Mohammed Bakr Al-Sadr

The Grand Ayatollah Sayyid Mohammed Bakr Al-Sadr (March 1st, 1935 - April 9th, 1980) was a monk Chiite Iraqi born with Al-Kazimiya (Iraq). Father-in-law of Moqtada al-Sadr (with the head of the Armed with Mehdi), it had in particular as cousins the Shiite leaders Mohammad Sadeq Al-Sadr and Musa Al-Sadr. His/her father Haydar Al-Sadr was also a Shiite monk of high ranking. Its line goes back to Mahomet through the seventh Imam of the Shiism, Musa Al-Kazim.

In the years 1960, it founds with Nadjaf, Holy City of the Shiism in Iraq, movement AD-Daawa.

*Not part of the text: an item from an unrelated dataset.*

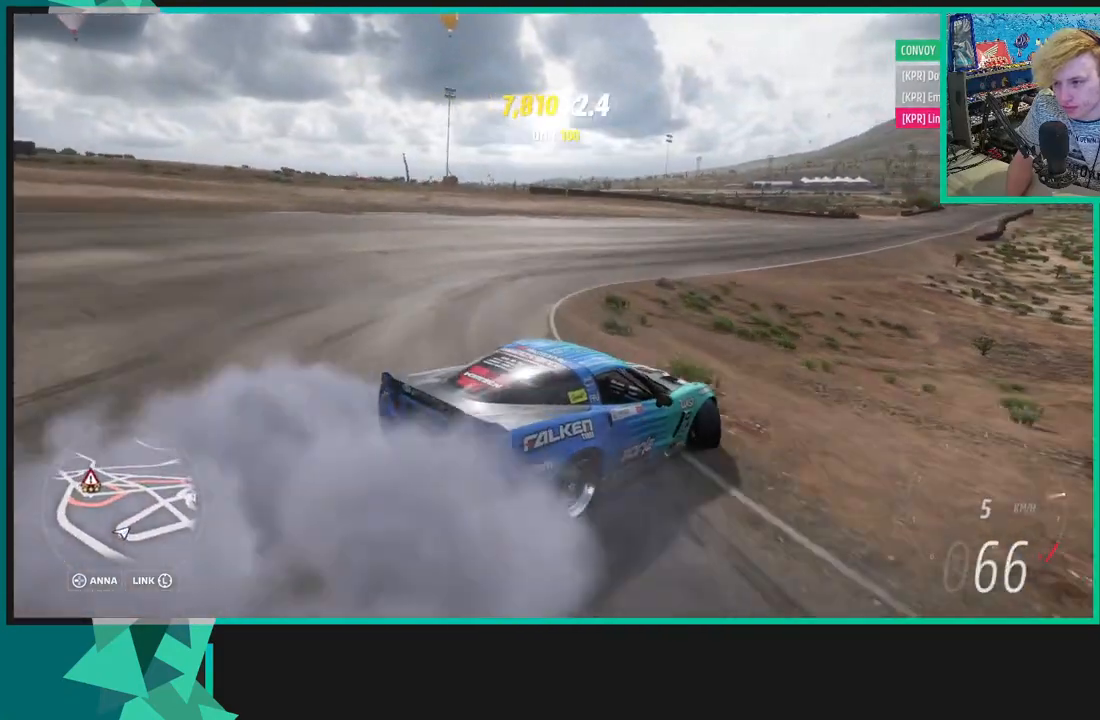
{"buttons": ["R2"], "left_stick": "down-left", "right_stick": "center", "events": [[300, "right_stick", "center"]]}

In 1979, Mohammed Baker Al-Sadr emits a Fatwa proscribing adhesion with the Iraqi Baath and judges sells by auction the recourse to violence vis-a-vis the oppressor. In April 1980, the shortly after an assassination attempt perpetrated by Shiites against the Iraqi Deputy Prime Minister Tarek Aziz, Mohammed Baker Al-Sadr is carried out by hanging by the mode of Saddam Hussein, in company of several members of her family, before a tractor trails its corpse and that of his/her sister in the streets of Nadjaf.

In the pirate video of the execution of Saddam Hussein diffused by Al-Jazira, one intends one of the witnesses to pay homage to the Ayatollah Mohammed Bakr Al-Sadr.